(Records from a collection)

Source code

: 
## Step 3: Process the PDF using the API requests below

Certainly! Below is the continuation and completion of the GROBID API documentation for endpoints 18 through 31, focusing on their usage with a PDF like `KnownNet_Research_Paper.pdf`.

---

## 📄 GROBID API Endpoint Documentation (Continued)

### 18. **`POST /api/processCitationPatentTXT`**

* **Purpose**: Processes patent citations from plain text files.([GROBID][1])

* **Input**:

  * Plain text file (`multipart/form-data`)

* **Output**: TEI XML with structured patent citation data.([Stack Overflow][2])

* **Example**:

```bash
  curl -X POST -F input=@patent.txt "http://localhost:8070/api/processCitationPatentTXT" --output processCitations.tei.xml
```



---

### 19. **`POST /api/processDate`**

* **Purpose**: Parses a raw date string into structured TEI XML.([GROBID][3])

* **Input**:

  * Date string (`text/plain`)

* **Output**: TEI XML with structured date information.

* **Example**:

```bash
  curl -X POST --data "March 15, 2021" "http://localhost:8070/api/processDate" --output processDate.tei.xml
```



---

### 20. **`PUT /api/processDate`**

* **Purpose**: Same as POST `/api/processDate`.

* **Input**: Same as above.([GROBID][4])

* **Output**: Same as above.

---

* Task objective
Whatever is in the entries above, write it out exactly.

* Result for this task
Source code

: 
## Step 3: Process the PDF using the API requests below

Certainly! Below is the continuation and completion of the GROBID API documentation for endpoints 18 through 31, focusing on their usage with a PDF like `KnownNet_Research_Paper.pdf`.

---

## 📄 GROBID API Endpoint Documentation (Continued)

### 18. **`POST /api/processCitationPatentTXT`**

* **Purpose**: Processes patent citations from plain text files.([GROBID][1])

* **Input**:

  * Plain text file (`multipart/form-data`)

* **Output**: TEI XML with structured patent citation data.([Stack Overflow][2])

* **Example**:

```bash
  curl -X POST -F input=@patent.txt "http://localhost:8070/api/processCitationPatentTXT" --output processCitations.tei.xml
```



---

### 19. **`POST /api/processDate`**

* **Purpose**: Parses a raw date string into structured TEI XML.([GROBID][3])

* **Input**:

  * Date string (`text/plain`)

* **Output**: TEI XML with structured date information.

* **Example**:

```bash
  curl -X POST --data "March 15, 2021" "http://localhost:8070/api/processDate" --output processDate.tei.xml
```



---

### 20. **`PUT /api/processDate`**

* **Purpose**: Same as POST `/api/processDate`.

* **Input**: Same as above.([GROBID][4])

* **Output**: Same as above.

---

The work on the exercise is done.